A injúria racial é espécie de crime contra a honra e, pela interpretação dominante na jurisprudência e na doutrina jurídica, tem como sujeito passivo do crime pessoa certa e determinada. Por sua vez, o crime de racismo tem na coletividade de pessoas negras o sujeito passivo. Na injúria racial, o bem jurídico tutelado é a honra subjetiva do cidadão, enquanto no racismo, o bem jurídico protegido é a igualdade entre todos.
Outra diferença é que os crimes contra a honra são processados em juizados especiais criminais por serem considerados de menor potencial ofensivo, geralmente não ocasionam a prisão, mas medidas alternativas de cumprimento de pena, quando não, pode ser ofertada ao acusado a suspensão condicional do processo, já o racismo é crime comum e será ajuizado em varas comuns da Justiça criminal, podendo ocorrer a pena de prisão.
Segundo Clerisvaldo Paixão, coordenador da Secretaria De Promoção Da Igualdade (Sepromi), a diferença nos crimes de injúria racial quando se relacionado a crianças consiste na competência para investigar, ajuizar e processar. Nos crimes que envolvam criança e adolescentes, a compete à Delegacia correspondente instaurar o inquérito e promover a investigação, além de encaminhas ao Ministério Público e à Vara da Infância e Juventude correspondentes para promover a ação penal ou a representação e processá-las.
O racismo é inafiançável e imprescritível, enquanto que o crime de injúria racial, que na verdade é uma qualificadora do crime de injúria simples, prescreve e é passível de fiança.
Denúncia
Denúncias de casos de racismo podem ser feitas por telefone na Bahia. O serviço oferecido está disponível desde novembro de 2019 e faz parte da campanha “Todas as Vozes contra o Racismo. Todas as leis contra os racistas”.
As ocorrências registradas serão encaminhadas para o Centro de Referência de Combate ao Racismo e à Intolerância Religiosa Nelson Mandela, instituído com o objetivo de congregar esforços no planejamento e na execução das políticas públicas voltada para a promoção da igualdade racial e proteção dos indivíduos e grupos étnicos atingidos pela discriminação e demais formas de intolerância, oferecendo apoio psicológico, social e jurídico.

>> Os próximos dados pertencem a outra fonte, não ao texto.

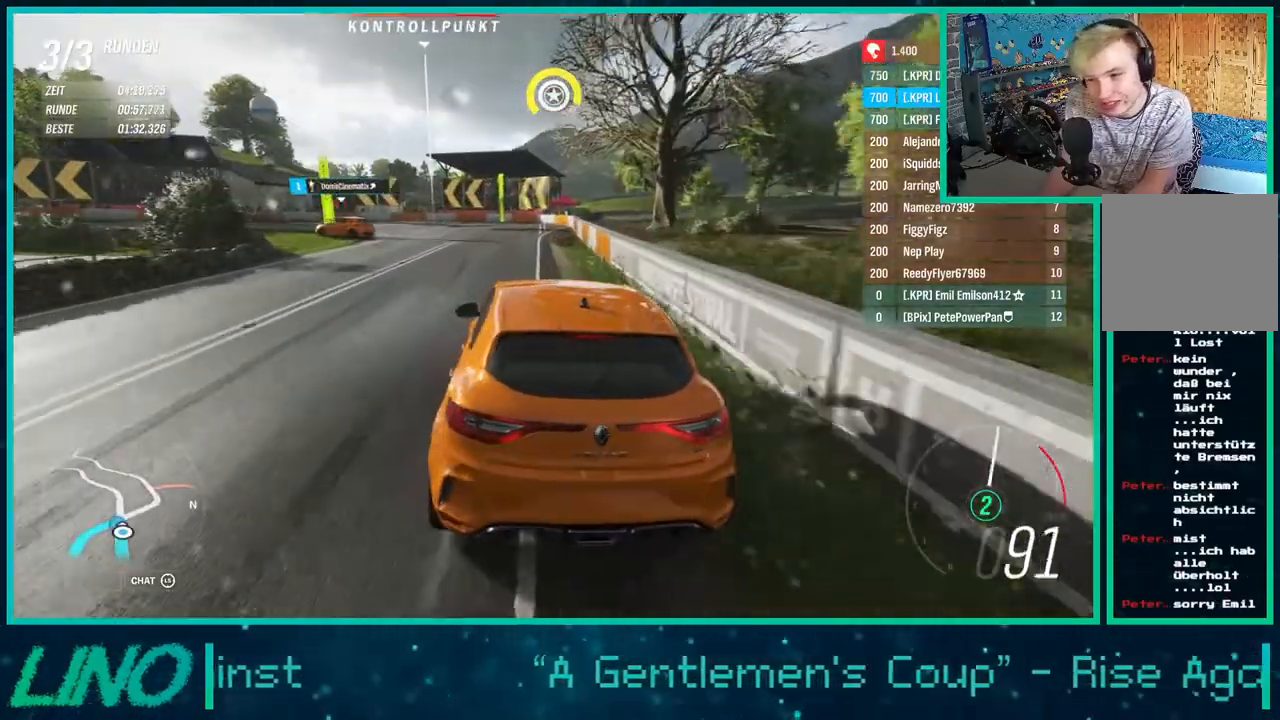
{"buttons": ["R2"], "left_stick": "right", "right_stick": "center", "events": [[17, "A", "down"], [33, "X", "down"], [83, "L2", "up"], [333, "R2", "down"], [350, "left_stick", "right"], [383, "X", "up"], [400, "A", "up"]]}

Para Marcos Pereira, analista de relações internacionais e pesquisador de assuntos étnico-raciais, é necessário olhar sempre pelo lado histórico para entender os fatos e a busca por justiça e representatividade.
“Historicamente sempre fomos colocados como pessoas ruins, feias, burras e que não tinham capacidade, que serviam apenas para servir aos seus colonizadores. Era uma sociedade escravista que não representava o negro de uma forma positiva, pelo contrário, sempre como uma figura violenta. A importância da auto-aceitação e empoderamento negro, tanto para o sexo masculino como no feminino, as condições que nos levam a essa busca vem através do mito da democratização racial e fatos de violência.”
As denúncias podem ser feitas por vítimas de preconceito racial ou por pessoas que tenham presenciado o crime por meio do telefone (71) 3117-7448, de segunda a sexta-feira, das 9h ao meio-dia e das 14h às 18h.
FORMAS DE COMBATER O RACISMO NA INFÂNCIA
Por Camila Sampaio
O Brasil tem desenvolvido muitas ações relevantes em favor da criança, mas a distância entre políticas públicas e as crianças indígenas, bancas e negras é muito grande e persiste há muitos anos.
Em 1988, Governo Federal fundou a primeira instituição pública voltada para promoção e preservação dos valores culturais, históricos, sociais e econômicos decorrentes da influência negra na formação da sociedade brasileira: a Fundação Cultural Palmares (FCP).
A FCP vem trabalhando para promover uma política cultural igualitária e inclusiva. Em sua página na rede social, foi divulgado cinco formas que, se bem trabalhadas na infância pode contribuir de fato e de direito para termos pessoas com respeito às diferenças étnica-raciais e com um sentimento de pertencimento.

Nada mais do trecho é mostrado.